Et puis un jour il y eut Chézery. C'était une grande écluse,
de celle où huit péniches peuvent tenir. On venait de la
passer et on s'était amarré à une dizaine d'autres bateaux
pour passer la nuit. Florence et Laurent étaient en cabine.
Et c'est là que quelque chose parla. C'était ce secret entre
le canal et elle, quand ils étaient passés devant la Vierge de
Monthois et le clocher de Chevigny. Florence s'immobilisa.
C'était la même clarté, une formidable clarté qui renversait
sa vie, la dénouait dans la joie, la remplissait du pur
contentement d'être, sans faille, indéfectible bonheur, sans
autre objet que sa propre perfection.
Nous sommes sur les canaux du Nord, le long des grandes
plaines, sous des ciels immenses. À bord de leur péniche,
l'Alizé, Florence et Laurent forment un couple harmonieux.

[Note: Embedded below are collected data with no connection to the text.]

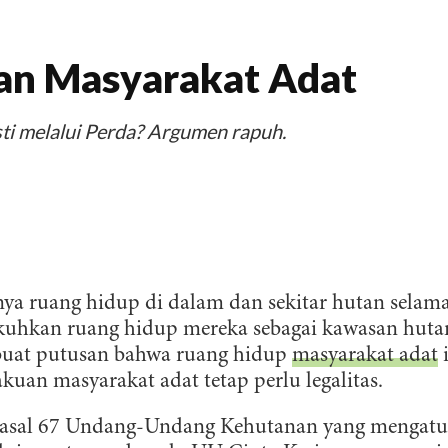
an Masyarakat Adat
i melalui Perda? Argumen rapuh.
ruang hidup di dalam dan sekitar hutan selam
uhkan ruang hidup mereka sebagai kawasan huta
uat putusan bahwa ruang hidup
masyarakat adat
i
kuan masyarakat adat tetap perlu legalitas.
Pasal 67 Undang-Undang Kehutanan yang mengatu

C'est du moins ce que croit Florence jusqu'au jour où elle
découvre que son bonheur est menacé. Mais elle n'est pas
femme à se laisser abattre ; armée de son seul courage et
de sa foi en Dieu, elle contre-attaque. Seulement, à être
trop manipulatrice, ne risque-t-elle pas de mettre en route
une mécanique invisible qu'elle ne contrôlera plus ?
Avec une attention minutieuse au rythme des saisons
et à l'omniprésence de la nature, Jacques Gélat peint les
aspirations contradictoires d'une femme écartelée entre
l'amour de son mari, sa jalousie et sa ferveur spirituelle.